TO DO = Print the entries underneath word for word, omitting whatever pictures they contain.

Saved entries:
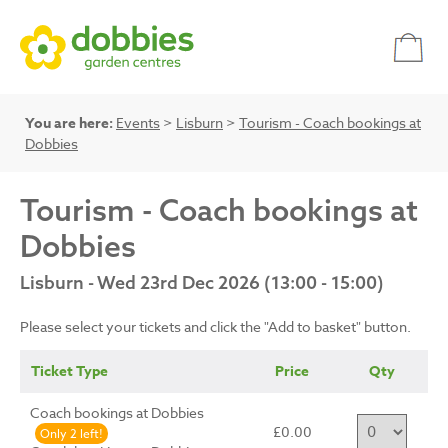
You are here:
Events
>
Lisburn
>
Tourism - Coach bookings at
Dobbies
Tourism - Coach bookings at
Dobbies
Lisburn - Wed 23rd Dec 2026 (13:00 - 15:00)
Please select your tickets and click the "Add to basket" button.
Ticket Type
Price
Qty
Coach bookings at Dobbies
£0.00
Only 2 left!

TASK ANSWER =
You are here:
Events
>
Lisburn
>
Tourism - Coach bookings at
Dobbies
Tourism - Coach bookings at
Dobbies
Lisburn - Wed 23rd Dec 2026 (13:00 - 15:00)
Please select your tickets and click the "Add to basket" button.
Ticket Type
Price
Qty
Coach bookings at Dobbies
£0.00
Only 2 left!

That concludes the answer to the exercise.